Ma lampe éclaira une courte coursive, absolument nue, fermée par une cloison de métal blanc. Sur le parquet métallique gisait un homme — ou du moins je crus d’abord que c’était un homme. Ses longs cheveux étaient blancs, et il me parut vêtu d’un maillot collant de couleur verte, luisant comme de la soie. D’une blessure à la tête coulait goutte à goutte un sang sombre. Comme je me penchais sur lui, ses plaintes cessèrent, il eut un bref frémissement et mourut.

Je pénétrai alors jusqu’au fond de la coursive. La paroi était unie, sans solution de continuité, mais j’aperçus sur la droite, à hauteur de la main, une saillie rougeâtre sur laquelle j’appuyai. La paroi se fendit en deux, et un flot de lumière bleutée m’éblouit. Tâtonnant, je fis deux pas en avant, et entendis la cloison se refermer derrière moi.

Protégeant mes yeux de ma main, je les ouvris lentement, et vis une pièce hexagonale, de cinq mètres environ de diamètre pour deux mètres de haut. Les murs étaient couverts d’appareils bizarres, et, au milieu de la pièce, sur trois fauteuils très bas, trois êtres étaient affalés, morts ou évanouis. Je pus alors les examiner à mon aise.

La première chose dont je me convainquis, c’est que ce n’étaient pas des hommes. La forme générale est analogue à celle de notre espèce: corps élancé, avec deux jambes et deux bras, et tête arrondie portée par un cou. Mais que de différences de détail ! Leur stature est plus gracile que la nôtre, quoiqu’ils soient de haute taille ; les jambes sont très longues, fines, les bras plus longs aussi ; les mains, grandes, possèdent sept doigts subégaux, dont, je le sus plus tard, deux sont opposables. Le front étroit et haut, les yeux immenses, le nez petit, les oreilles minuscules, la bouche aux lèvres minces, la chevelure d’un blanc platiné donnent à leur physionomie un aspect étrange. Mais le plus étrange est leur couleur de peau, d’un délicat vert amande, à reflets soyeux. Ils ne portaient comme vêtements qu’un maillot collant, vert également, sous lequel se dessinait leur longue musculature souple. Un des trois êtres étendus là avait une main fracassée, d’où le sang dégouttait sur le plancher, en tache verte.

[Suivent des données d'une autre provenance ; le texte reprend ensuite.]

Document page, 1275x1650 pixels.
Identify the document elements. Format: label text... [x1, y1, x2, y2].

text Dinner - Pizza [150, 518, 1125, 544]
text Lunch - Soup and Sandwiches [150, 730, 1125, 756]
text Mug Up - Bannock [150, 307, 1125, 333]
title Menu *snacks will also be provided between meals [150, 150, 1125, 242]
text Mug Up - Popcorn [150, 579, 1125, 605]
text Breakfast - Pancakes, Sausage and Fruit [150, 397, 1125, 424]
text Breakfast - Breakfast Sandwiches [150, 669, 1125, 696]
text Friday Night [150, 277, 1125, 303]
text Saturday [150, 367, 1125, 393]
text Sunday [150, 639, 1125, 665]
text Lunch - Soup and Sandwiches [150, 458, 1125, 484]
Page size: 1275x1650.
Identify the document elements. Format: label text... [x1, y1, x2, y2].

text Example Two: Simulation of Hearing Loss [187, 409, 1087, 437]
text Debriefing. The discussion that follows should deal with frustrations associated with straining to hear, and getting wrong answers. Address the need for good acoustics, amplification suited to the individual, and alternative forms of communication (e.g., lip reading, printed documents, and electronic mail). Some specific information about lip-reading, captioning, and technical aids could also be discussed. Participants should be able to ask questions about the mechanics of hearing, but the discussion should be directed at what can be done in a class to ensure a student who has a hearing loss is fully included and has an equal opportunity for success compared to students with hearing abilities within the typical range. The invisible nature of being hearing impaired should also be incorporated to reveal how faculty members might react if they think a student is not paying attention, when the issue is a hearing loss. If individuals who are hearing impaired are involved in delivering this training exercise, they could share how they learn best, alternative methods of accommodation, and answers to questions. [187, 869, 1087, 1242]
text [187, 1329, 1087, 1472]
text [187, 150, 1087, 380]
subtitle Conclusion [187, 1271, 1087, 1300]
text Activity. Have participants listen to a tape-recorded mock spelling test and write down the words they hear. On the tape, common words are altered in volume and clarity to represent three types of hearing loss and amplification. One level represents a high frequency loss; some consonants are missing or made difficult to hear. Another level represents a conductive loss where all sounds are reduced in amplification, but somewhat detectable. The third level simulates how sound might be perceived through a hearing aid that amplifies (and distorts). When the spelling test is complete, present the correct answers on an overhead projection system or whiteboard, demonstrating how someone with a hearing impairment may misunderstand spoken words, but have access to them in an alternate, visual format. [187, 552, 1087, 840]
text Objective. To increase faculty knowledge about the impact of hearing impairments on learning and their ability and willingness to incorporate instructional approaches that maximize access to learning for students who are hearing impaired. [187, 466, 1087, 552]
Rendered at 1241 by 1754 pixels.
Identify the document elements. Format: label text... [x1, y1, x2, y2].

Un moment indécis, je m’approchai de celui qui était le plus près de la porte, et touchai sa joue. Elle était tiède, ferme sous le doigt. Débouchant ma gourde, j’essayai de lui faire avaler une gorgée de vin blanc. La réaction fut prompte. Il ouvrit des yeux d’un vert pâle, me fixa une ou deux secondes, puis se dressa et courut vers un des appareils du mur.

Je jouais au rugby il y a quelques années encore, mais je crois n’avoir jamais réussi un si rapide placage de ma vie. En un éclair la pensée qu’il courait chercher une arme m’avait traversé l’esprit, et je ne voulais point le laisser faire. Il résista peu de temps, avec énergie, mais sans grande force. Comme il avait cessé de se débattre, je le lâchai, et l’aidai à se relever. C’est alors que la plus extraordinaire des choses se produisit: l’être me regarda en face, et je sentis se former en moi des pensées qui m’étaient étrangères.

Tu le sais, j’ai joué un certain rôle dans la polémique qui a opposé autrefois les médecins de ce département à ce charlatan qui prétendait guérir les aliénés en rééduquant leur cerveau par transmission de pensée. J’avais écrit sur cette question deux ou trois articles que je jugeais définitifs, réglant une fois pour toutes le problème et le rejetant au rang des balivernes sans fondement. C’est te dire qu’à mon ahurissement se mêla quelque dépit, et, pendant une ou deux secondes, j’envoyai mentalement au diable l’être qui était là et qui me prouvait mon erreur. Il s’en rendit compte, et quelque chose comme une expression de crainte passa sur son visage mobile. Je m’employai à le rassurer, disant à haute voix que je n’avais aucune intention mauvaise.